Published 5:54 pm Tuesday, January 8, 2019

It is reported that American Social Reformer Frederick Douglas was giving a speech in upstate New York. In the audience was Harriet Tubman, the Captain of the Underground Railroad. During the speech, as Douglas’ zeal appeared to be flagging, Tubman stood up and shouted, “Frederick, Frederick, is God dead?”

Whenever I sense the fires of faith burning low, I think of that desperate call to arms. And I do sense the fires of faith waning in our time — people are desperate for meaning, dropping out of church, becoming increasingly secularistic and more despairing.

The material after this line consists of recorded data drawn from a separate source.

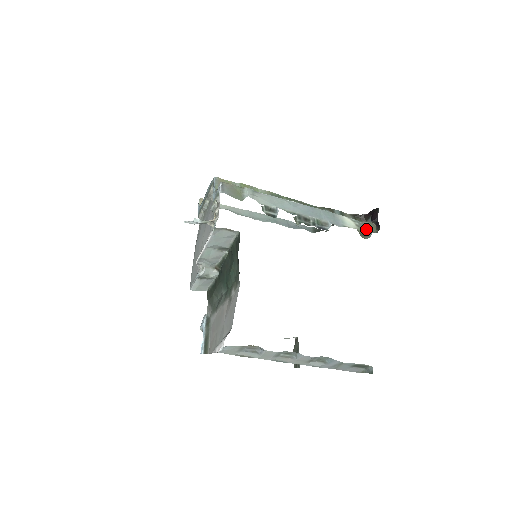
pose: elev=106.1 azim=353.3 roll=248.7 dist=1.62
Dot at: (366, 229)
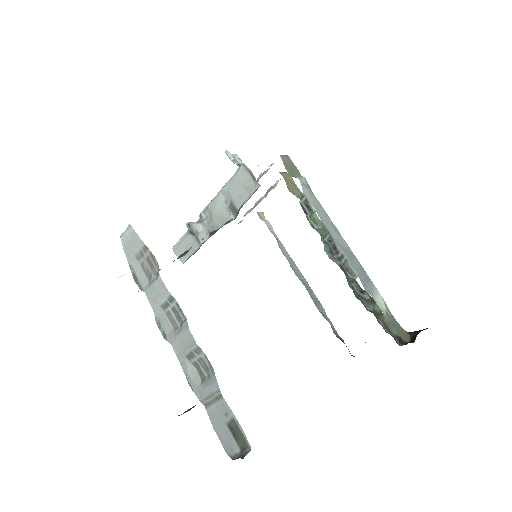
Dot at: (395, 327)
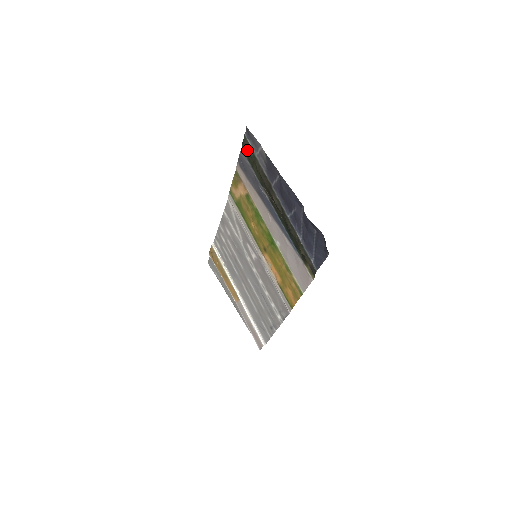
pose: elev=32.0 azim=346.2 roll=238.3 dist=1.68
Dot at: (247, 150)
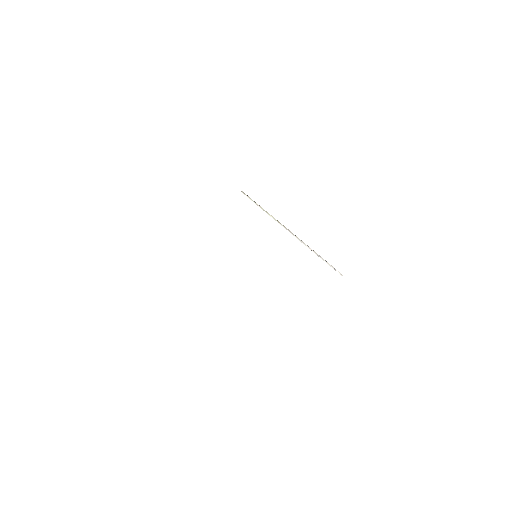
Dot at: occluded
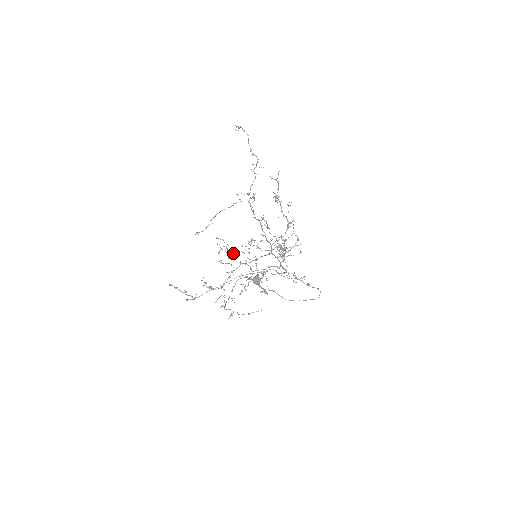
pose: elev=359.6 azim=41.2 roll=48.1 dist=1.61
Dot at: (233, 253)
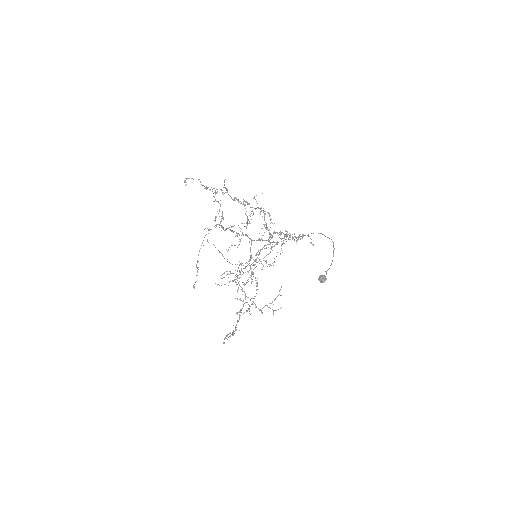
Dot at: (237, 271)
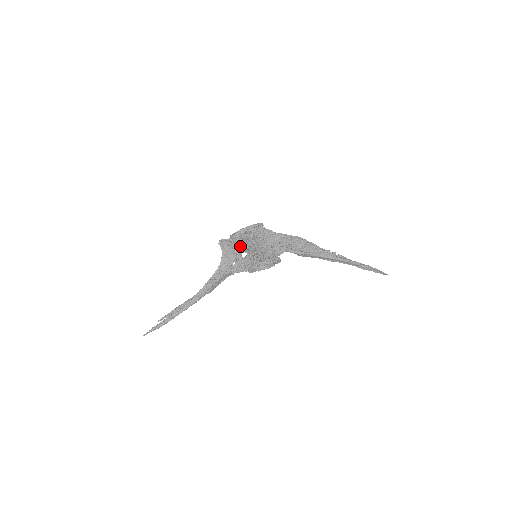
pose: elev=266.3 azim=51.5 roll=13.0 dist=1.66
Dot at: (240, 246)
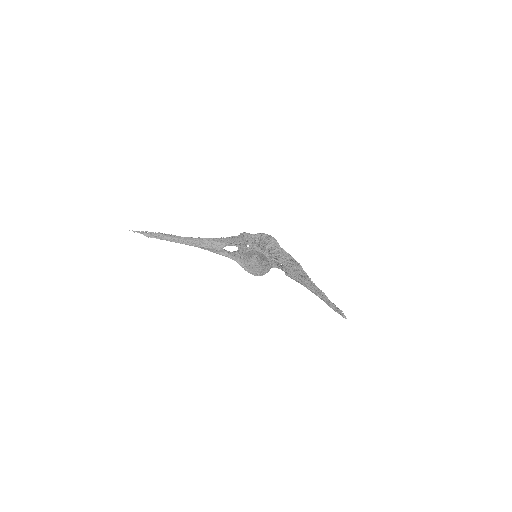
Dot at: (253, 242)
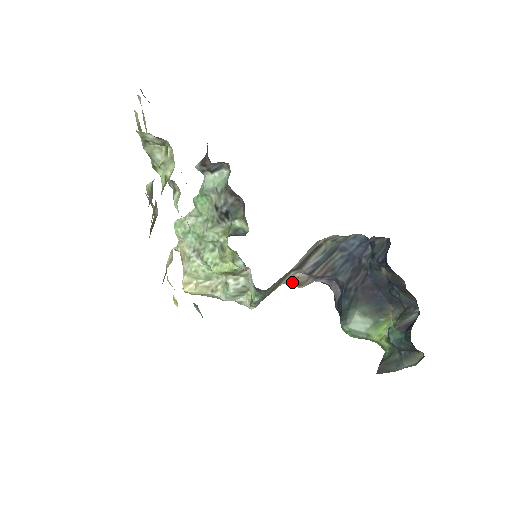
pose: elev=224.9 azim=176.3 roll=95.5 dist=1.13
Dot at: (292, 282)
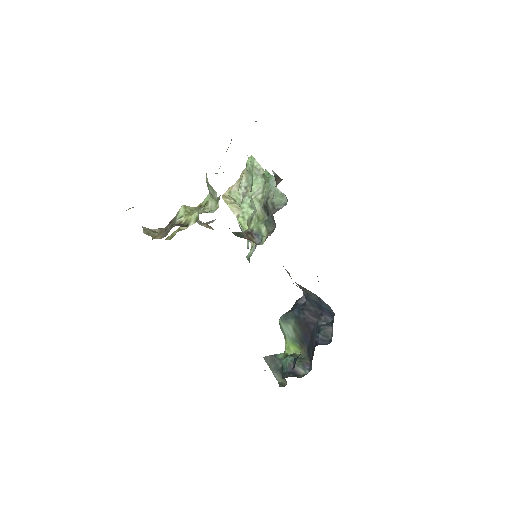
Dot at: occluded
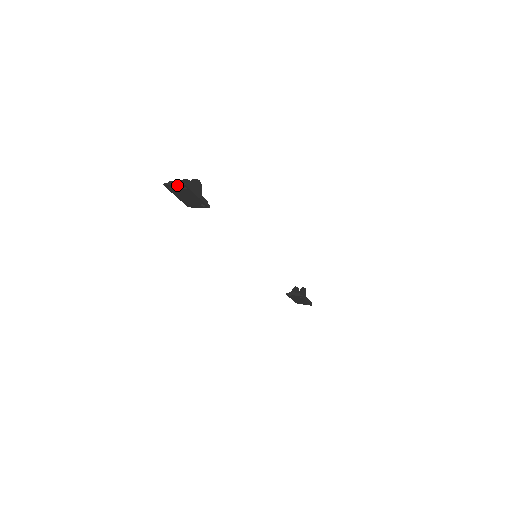
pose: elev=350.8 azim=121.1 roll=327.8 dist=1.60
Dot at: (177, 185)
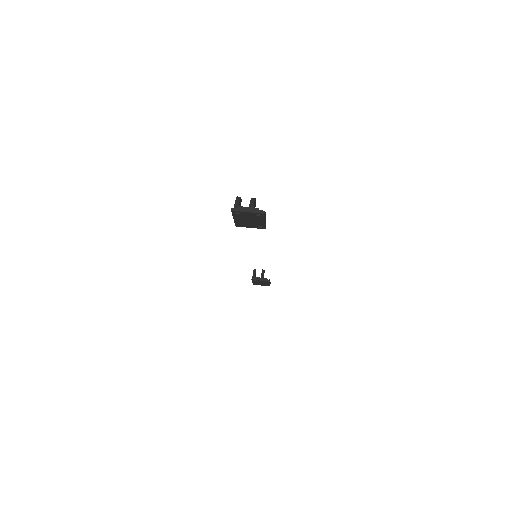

I read an article in The Christian Century where  two professors, one of the University College of London and the other of Duke University, maintain that U.S. religious devotion may be higher than in other Western countries but it too is slowly declining and is essentially no different from other developed nations in its growing secularization. So why are the fires of faith waning in our time? The following are a few of the possible causes.

First, our disconnection from the scriptures. To be sure, we have access to Bibles, but numbers have lost touch with the stories within them.

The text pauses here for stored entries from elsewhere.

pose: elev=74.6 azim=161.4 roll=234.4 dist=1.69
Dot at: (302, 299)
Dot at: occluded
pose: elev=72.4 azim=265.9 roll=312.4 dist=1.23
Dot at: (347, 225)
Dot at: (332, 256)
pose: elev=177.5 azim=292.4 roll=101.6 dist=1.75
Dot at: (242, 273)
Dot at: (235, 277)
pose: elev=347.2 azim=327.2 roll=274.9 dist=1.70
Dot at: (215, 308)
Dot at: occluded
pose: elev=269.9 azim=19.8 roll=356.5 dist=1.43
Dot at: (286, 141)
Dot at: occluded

A second cause of our loss of faith is wars, disasters and the resulting suffering. When difficulties come, we expectedly look for some glimmer of light some whispering voice, but in listening we hear nothing but the deafening silence.

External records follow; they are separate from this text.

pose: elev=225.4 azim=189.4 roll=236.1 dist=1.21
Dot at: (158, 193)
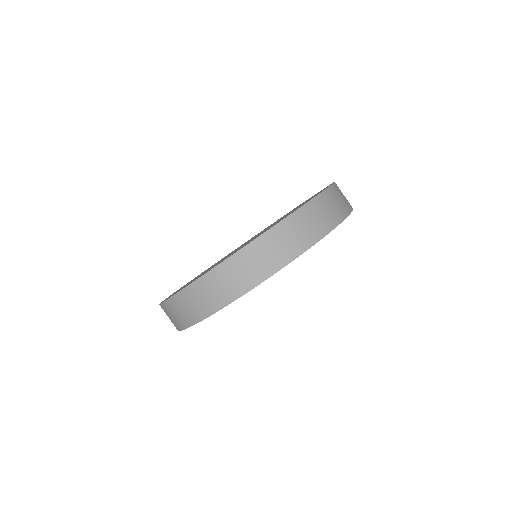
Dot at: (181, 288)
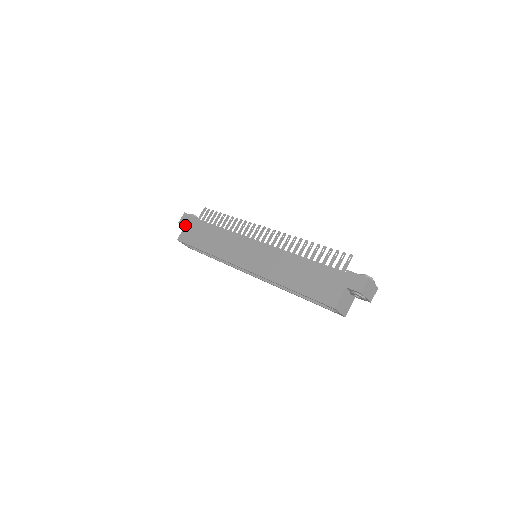
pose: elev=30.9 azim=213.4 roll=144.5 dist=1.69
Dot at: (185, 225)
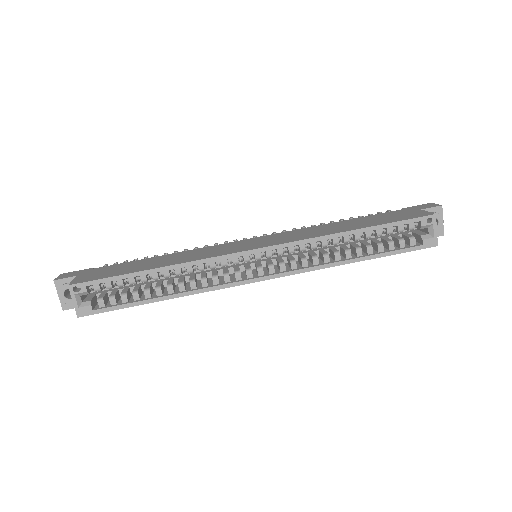
Dot at: (76, 275)
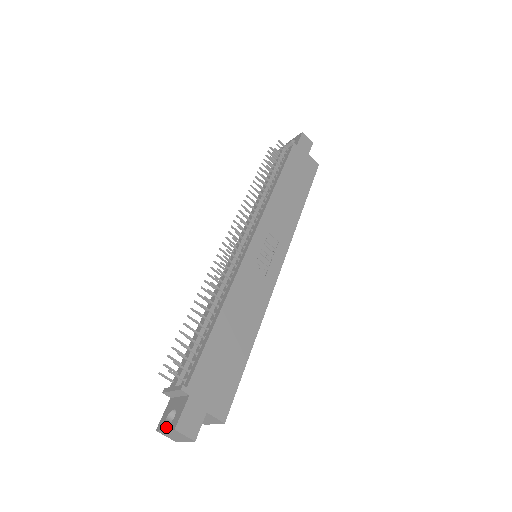
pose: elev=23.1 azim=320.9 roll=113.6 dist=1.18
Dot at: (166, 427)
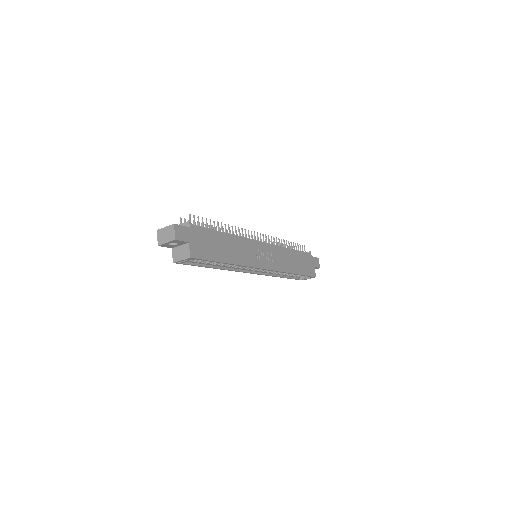
Dot at: (167, 227)
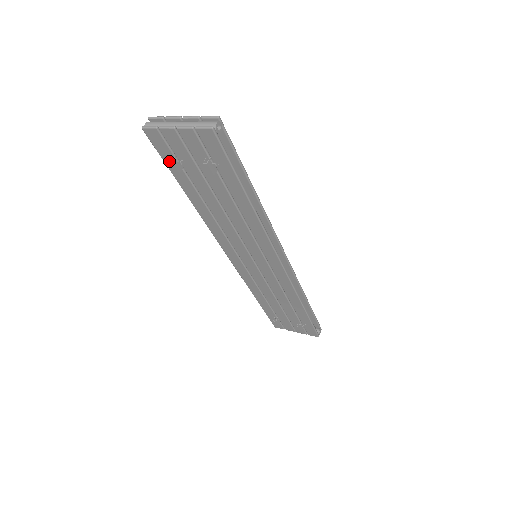
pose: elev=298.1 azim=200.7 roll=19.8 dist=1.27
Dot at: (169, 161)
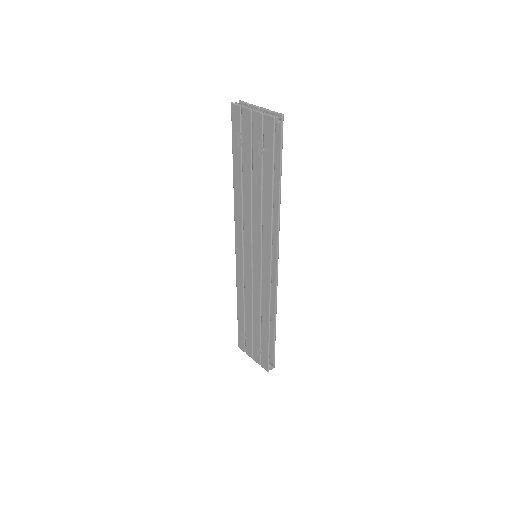
Dot at: (235, 133)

Third, a world of accelerating knowledge has caused people to lose faith. In a world filled with so much information and multiplying all the time, people simply do not know what to believe or who is responsible.

Fourth, the skepticism of others has been a factor in this loss of faith. If we live under the steady barrage of secularism, atheism, agnosticism and skepticism with no corresponding emphasis on the transcendent, chances are we will not be great people of faith.

Paul said to Timothy, “Fan into flame the gift of God, which is in you.” This gift is the spirit or contagion of our Christian witness. It is a flame or an inner fire. It is a fire which may be allowed to burn low or even go out or it is a fire that may be kept a living flame.

Resolve to trust God’s hold on you. Have you ever asked yourself how in the world the church has survived to this hour? How in the name of all that is wonderful has it not been smashed by the Herod’s, Caesar’s, Hitler’s and powers? Why the burning bush has not been consumed?

It is because in the midst of the church there has stood and still stands the risen, reigning Lord.